Work out how many lines in the entries below include the word "fuel", and give only that figure.

(Stored data entries)
=== Begin Enclosure ===
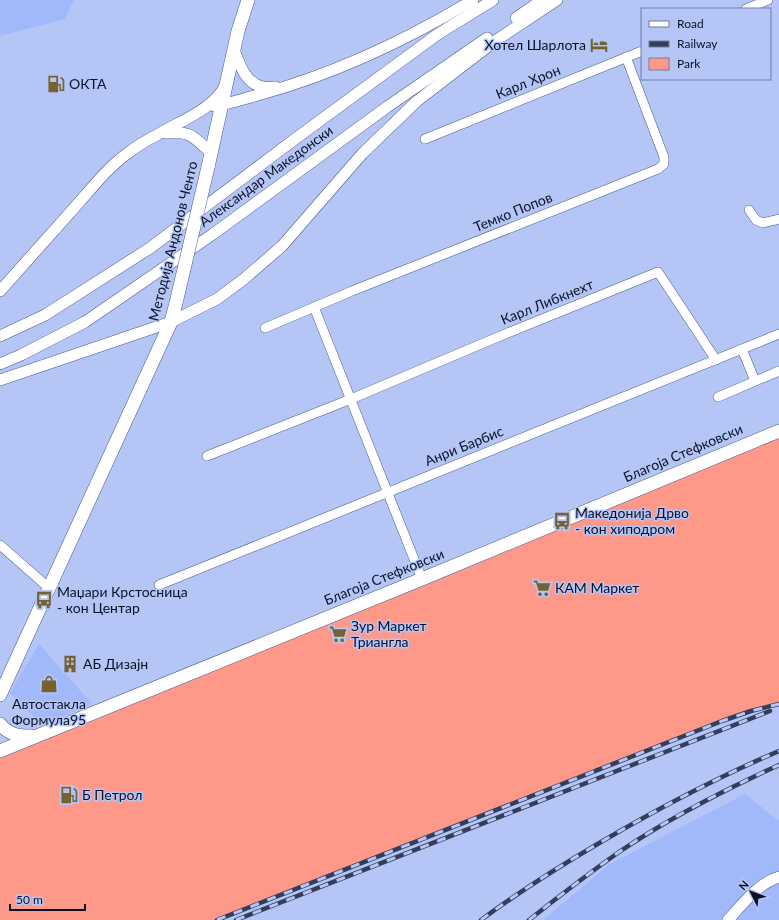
<svg xmlns="http://www.w3.org/2000/svg" width="779" height="920" viewBox="0 0 779 920" font-family="Lato,sans-serif">
<style>
.built{fill:#a1b8fb}
.green{fill:#fe9889}
.lines{fill:none;stroke-linecap:round;stroke-linejoin:round}
.minor-casing{stroke:#48588d;stroke-width:10}
.tertiary-casing{stroke:#48588d;stroke-width:12}
.secondary-casing{stroke:#48588d;stroke-width:14}
.minor{stroke:#fff;stroke-width:9}
.tertiary{stroke:#fff;stroke-width:11}
.secondary{stroke:#fff;stroke-width:13}
.rail-casing{stroke:#343e5a;stroke-width:4.5}
.rail{stroke:#b4c5f6;stroke-width:3;stroke-dasharray:9;stroke-linecap:butt}
.secondary-bridge-casing{stroke:#48588d;stroke-width:14;stroke-linecap:butt}
.secondary-bridge{stroke:#fff;stroke-width:13}
.labels{text-anchor:middle;stroke-width:3;stroke-linejoin:round;paint-order:stroke}
.poi-label{font-size:14px;fill:#0a1126;stroke:#b4c5f6;text-anchor:start}
.street-label{font-size:14px;fill:#0a1126;stroke:#b4c5f6}
</style>
<rect width="100%" height="100%" fill="#b4c5f6"/>
<g class="built">
<path d="M0 0H74L65 19 0 36Z"/>
<path d="M39 644 92 704 42 725 10 693Z"/>
<path d="M745 794 779 821V920H543L610 864Z"/>
</g>
<path class="green" d="M779 431V704L751 711 722 721 217 920H0V756Z"/>
<g class="lines">
<g class="minor-casing">
<g id="minor">
<path d="M746 9 768 0"/>
<path d="M425 139 642 51"/>
<path d="M749 210 756 220 763 223 779 219"/>
<path d="M314 307 422 579"/>
<path d="M265 328 352 291 658 169 664 164V157L626 57"/>
<path d="M742 349 755 381"/>
<path d="M718 397 779 371"/>
<path d="M207 456 351 399 505 334 658 272 716 360"/>
<path d="M0 545 49 588"/>
<path d="M159 585 779 334"/>
</g>
</g>
<g class="tertiary-casing">
<g id="tertiary">
<path d="M516 18 542 0"/>
<path d="M234 50C240 65 245 83 263 87 267 88 272 87 276 87"/>
<path d="M214 106C229 104 243 99 258 95 334 74 405 41 473 0"/>
<path d="M165 133C190 130 194 137 211 153"/>
<path d="M0 291C25 263 50 235 75 207 92 188 108 167 128 153 137 146 147 140 157 135 178 122 213 110 225 86"/>
<path d="M0 336 45 315 150 248 295 139 438 34 493 0"/>
<path d="M0 364 21 355 85 322 213 234 387 107 487 38"/>
<path d="M0 380 171 322 217 299 244 279 282 246 362 154 417 101 495 41 557 0"/>
<path d="M728 920C742 905 758 883 779 877"/>
</g>
</g>
<g class="secondary-casing">
<g id="secondary">
<path d="M208 167 238 31 248 0"/>
<path d="M0 695 171 322 176 303"/>
<path d="M0 724C9 735 18 736 31 736"/>
<path d="M0 751 422 579 779 431"/>
</g>
</g>
<use href="#minor" class="minor"/>
<use href="#tertiary" class="tertiary"/>
<use href="#secondary" class="secondary"/>
<g class="rail-casing">
<g id="rail">
<path d="M217 920 722 721 751 711 779 704"/>
<path d="M236 920 770 711"/>
<path d="M481 920C520 891 560 866 601 842 659 808 718 777 779 751"/>
<path d="M529 920C558 897 588 874 619 852 669 818 724 790 779 765"/>
</g>
</g>
<use href="#rail" class="rail"/>
<g class="secondary-bridge-casing">
<path id="secondary-bridge" d="M176 303 208 167"/>
</g>
<use href="#secondary-bridge" class="secondary-bridge"/>
</g>
<defs>
<g id="hotel-bare" transform="scale(1.38)"><path d="M-6-4.5h1.5V1H6V5H4.5V3h-9V5H-6ZM-4 0a1.8 1.8 0 1 1 3.6 0ZM.5 0V-2.5h3Q6-2.5 6 0Z" fill="#746230" stroke="#b4c5f6" stroke-width="2.5" paint-order="stroke"/></g>
<g id="fuel-bare" transform="scale(1.38)"><path d="M-5.5-6h7V0h2V4h1.3V-2.5L3-4.5l.8-.8L6-3V5H2.5V1h-1V6h-7ZM-4.2-4.7v3.2H.2V-4.7Z" fill="#746230" stroke="#b4c5f6" stroke-width="2.5" paint-order="stroke"/></g>
<g id="bus-bare" transform="scale(1.38)"><path d="M-5-6H5V4H4V6H2V4H-2V6H-4V4H-5ZM-3.5-4V0h7V-4ZM-3.5 1.2v1.5H-2V1.2ZM2 1.2v1.5H3.5V1.2Z" fill="#746230" stroke="#b4c5f6" stroke-width="2.5" paint-order="stroke"/></g>
<g id="supermarket-bare" transform="scale(1.38)"><path d="M-6-5.5h2.5l.6 2H6L4.5 2H-2.5L-4.4-4H-6ZM-1.5 3.2a1.3 1.3 0 1 0 .1 0ZM3 3.2a1.3 1.3 0 1 0 .1 0Z" fill="#746230" stroke="#b4c5f6" stroke-width="2.5" paint-order="stroke"/></g>
<g id="building-bare" transform="scale(1.38)"><path d="M-4-6H4V6H1V3H-1V6H-4ZM-2.5-4.3h1.7v1.8h-1.7ZM.8-4.3h1.7v1.8H.8ZM-2.5-1h1.7V.8h-1.7ZM.8-1h1.7V.8H.8Z" fill="#746230" stroke="#b4c5f6" stroke-width="2.5" paint-order="stroke"/></g>
<g id="shop-bare" transform="scale(1.38)"><path d="M-5-2.5h2.3a2.7 3.5 0 0 1 5.4 0H5L5.5 6h-11ZM-1.5-2.5h3a1.5 2.3 0 0 0-3 0Z" fill="#746230" stroke="#b4c5f6" stroke-width="2.5" paint-order="stroke"/></g>
</defs>
<g fill-rule="evenodd">
<use href="#hotel-bare" x="599" y="45"/>
<use href="#fuel-bare" x="56" y="84"/>
<use href="#bus-bare" x="562" y="521"/>
<use href="#supermarket-bare" x="542" y="588"/>
<use href="#bus-bare" x="44" y="600"/>
<use href="#supermarket-bare" x="338" y="634"/>
<use href="#building-bare" x="70" y="664"/>
<use href="#shop-bare" x="49" y="684"/>
<use href="#fuel-bare" x="69" y="795"/>
</g>
<g class="labels">
<g class="poi-label">
<text x="586" y="50" text-anchor="end">Хотел Шарлота</text>
<text x="69" y="89">ОКТА</text>
<text x="575" y="518">Македонија Дрво<tspan x="575" dy="16">- кон хиподром</tspan></text>
<text x="555" y="593">КАМ Маркет</text>
<text x="57" y="597">Маџари Крстосница<tspan x="57" dy="16">- кон Центар</tspan></text>
<text x="351" y="631">Зур Маркет<tspan x="351" dy="16">Триангла</tspan></text>
<text x="83" y="669">АБ Дизајн</text>
<text x="49" y="709" text-anchor="middle">Автостакла<tspan x="49" dy="16">Формула95</tspan></text>
<text x="82" y="800">Б Петрол</text>
</g>
<g class="street-label">
<text transform="translate(528 82) rotate(-22)" y="5">Карл Хрон</text>
<text transform="translate(266 176) rotate(-36)" y="5">Александар Македонски</text>
<text transform="translate(513 212) rotate(-22)" y="5">Темко Попов</text>
<text transform="translate(173 241) rotate(-76)" y="5">Методија Андонов Ченто</text>
<text transform="translate(547 302) rotate(-22)" y="5">Карл Либкнехт</text>
<text transform="translate(464 446) rotate(-22)" y="5">Анри Барбис</text>
<text transform="translate(683 453) rotate(-23)" y="5">Благоја Стефковски</text>
<text transform="translate(384 577) rotate(-22)" y="5">Благоја Стефковски</text>
</g>
</g>
<rect x="641" y="8" width="130" height="72" fill="#b4c5f6" stroke="#707da3"/>
<rect x="649" y="21" width="20" height="6" fill="#ffffff" stroke="#707da3"/>
<text x="677" y="28" font-size="12" fill="#0a1126">Road</text>
<rect x="649" y="41" width="20" height="6" fill="#343e5a" stroke="#707da3"/>
<text x="677" y="48" font-size="12" fill="#0a1126">Railway</text>
<rect x="649" y="58" width="20" height="12" fill="#fe9889" stroke="#707da3"/>
<text x="677" y="68" font-size="12" fill="#0a1126">Park</text>
<g transform="translate(751 892) rotate(312)" stroke="#b4c5f6" stroke-width="3" paint-order="stroke">
<path d="M0-3L7 15L0 10L-7 15Z" fill="#0a1126"/>
<text y="-6" font-size="11" font-weight="bold" text-anchor="middle" fill="#0a1126">N</text>
</g>
<path d="M10 904v6h75v-6" fill="none" stroke="#0a1126" stroke-width="2"/>
<text x="16" y="904" font-size="12" fill="#0a1126" stroke="#b4c5f6" stroke-width="3" paint-order="stroke">50 m</text>
</svg>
=== End Enclosure ===
▶ **Exercise output**
3